Westlake Chemical wraps exchange offer for two series of Axiall notes

By Susanna Moon

Chicago, Sept. 6 – Westlake Chemical Corp. announced the results of the exchange offer for two series of notes related to its planned acquisition of Axiall Corp.

As announced Aug. 8, the company was offering to issue new notes with the same coupon and maturity in exchange for any and all of the two note series.

Investors had tendered for exchange the following amount of notes by the end of the exchange at 11:59 p.m. ET on Sept. 2, according to a company announcement:

• $624,793,000, or 90.81%, of the $688 million of outstanding 4.625% senior notes due Feb. 15, 2021 issued by Eagle Spinco Inc., a wholly owned subsidiary of Axiall; and

• $433,793,000, or 96.4%, of the $450 million of outstanding 4.875% senior notes due May 15, 2023 issued by Axiall.

The total exchange amount will be par of $1,000 principal amount of notes plus $2.50 cash, which includes an early tender premium of $30.00 of new notes per $1,000 of notes.

Investors had tendered for exchange as of 5 p.m. ET on Aug. 19, the early participation date, $624,487,000, or 90.77%, of the 4.625% notes and $433,614,000, or 96.36%, of the 4.875% notes.

Axiall received the needed consents to amend the notes by the early deadline, and the proposed amendments will become operative when the early tendered notes are purchased on Sept. 7, the company previously said.

Westlake also extended the deadline for receiving the total exchange value until the end of the offer.

Before the change, those who tendered after the early deadline would have received the total exchange value less the early premium.

Westlake said it plans to issue the new Westlake notes “promptly” on or about the second business day after the offer ends.

Along with the tender, Axiall was soliciting consents to amend the notes to eliminate some covenants, restrictive provisions and events of default.

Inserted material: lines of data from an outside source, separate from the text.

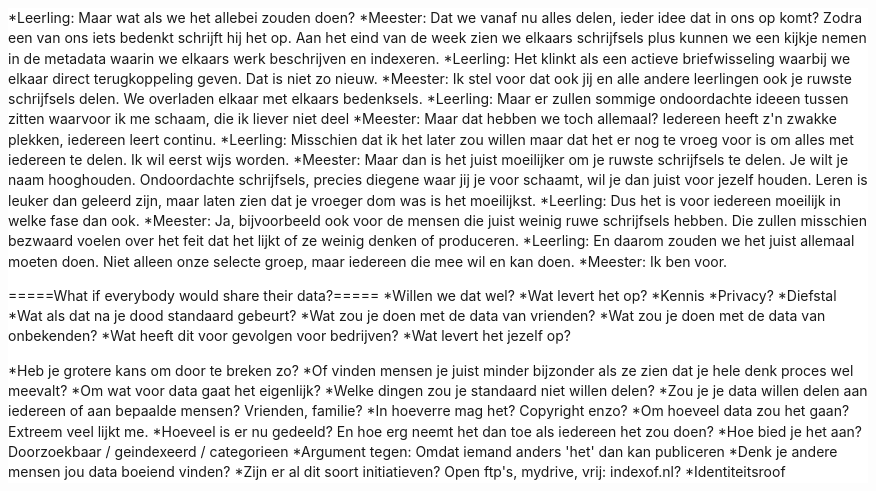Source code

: *Leerling: Maar wat als we het allebei zouden doen?
*Meester: Dat we vanaf nu alles delen, ieder idee dat in ons op komt? Zodra een van ons iets bedenkt schrijft hij het op. Aan het eind van de week zien we elkaars schrijfsels plus kunnen we een kijkje nemen in de metadata waarin we elkaars werk beschrijven en indexeren.
*Leerling: Het klinkt als een actieve briefwisseling waarbij we elkaar direct terugkoppeling geven. Dat is niet zo nieuw.
*Meester: Ik stel voor dat ook jij en alle andere leerlingen ook je ruwste schrijfsels delen. We overladen elkaar met elkaars bedenksels.
*Leerling: Maar er zullen sommige ondoordachte ideeen tussen zitten waarvoor ik me schaam, die ik liever niet deel
*Meester: Maar dat hebben we toch allemaal? Iedereen heeft z'n zwakke plekken, iedereen leert continu.
*Leerling: Misschien dat ik het later zou willen maar dat het er nog te vroeg voor is om alles met iedereen te delen. Ik wil eerst wijs worden.
*Meester: Maar dan is het juist moeilijker om je ruwste schrijfsels te delen. Je wilt je naam hooghouden. Ondoordachte schrijfsels, precies diegene waar jij je voor schaamt, wil je dan juist voor jezelf houden. Leren is leuker dan geleerd zijn, maar laten zien dat je vroeger dom was is het moeilijkst. 
*Leerling: Dus het is voor iedereen moeilijk in welke fase dan ook.
*Meester: Ja, bijvoorbeeld ook voor de mensen die juist weinig ruwe schrijfsels hebben. Die zullen misschien bezwaard voelen over het feit dat het lijkt of ze weinig denken of produceren.
*Leerling: En daarom zouden we het juist allemaal moeten doen. Niet alleen onze selecte groep, maar iedereen die mee wil en kan doen.
*Meester: Ik ben voor.






=====What if everybody would share their data?=====
*Willen we dat wel?
*Wat levert het op?
*Kennis
*Privacy?
*Diefstal
*Wat als dat na je dood standaard gebeurt?
*Wat zou je doen met de data van vrienden?
*Wat zou je doen met de data van onbekenden?
*Wat heeft dit voor gevolgen voor bedrijven?
*Wat levert het jezelf op?

*Heb je grotere kans om door te breken zo? 
*Of vinden mensen je juist minder bijzonder als ze zien dat je hele denk proces wel meevalt?
*Om wat voor data gaat het eigenlijk?
*Welke dingen zou je standaard niet willen delen?
*Zou je je data willen delen aan iedereen of aan bepaalde mensen? Vrienden, familie?
*In hoeverre mag het? Copyright enzo?
*Om hoeveel data zou het gaan? Extreem veel lijkt me. 
*Hoeveel is er nu gedeeld? En hoe erg neemt het dan toe als iedereen het zou doen?
*Hoe bied je het aan? Doorzoekbaar / geindexeerd / categorieen
*Argument tegen: Omdat iemand anders 'het' dan kan publiceren
*Denk je andere mensen jou data boeiend vinden?
*Zijn er al dit soort initiatieven? Open ftp's, mydrive, vrij: indexof.nl?
*Identiteitsroof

Even if the holders of at least a majority of the notes did not consent to the proposed amendments, the existing Axiall indentures include provisions automatically terminating many of the restrictive covenants upon the receipt of an investment-grade rating from both Moody’s Investors Service and S&P, the company previously noted.

Holders who tendered their notes were deemed to consent to the proposed amendments, and they could not give consents without tendering their notes.

The offers were open to holders who are qualified institutional buyers under Rule 144A and Regulation S.

Global Bondholder Services Corp. (866 924-2200, 212 430-3774 or gbsc-usa.com/eligibility/Westlake) is the exchange agent and information agent.

The conditions to the offer included closing of the proposed merger between Axiall, Westlake and Lagoon Merger Sub, Inc., a wholly owned subsidiary of Westlake, with Axiall surviving as a wholly owned subsidiary of Westlake, the completion of financing and the establishment of a credit facility as well as the receipt of consents for at least a majority of the outstanding principal amount of each series of Axiall notes.

Westlake Chemical said on Aug. 24 that it closed a new five-year $1 billion unsecured revolving credit agreement.

The merger was not subject to a financing condition or completion of the exchange.

Westlake is a manufacturer and supplier of petrochemicals, polymers and building products and is based in Houston.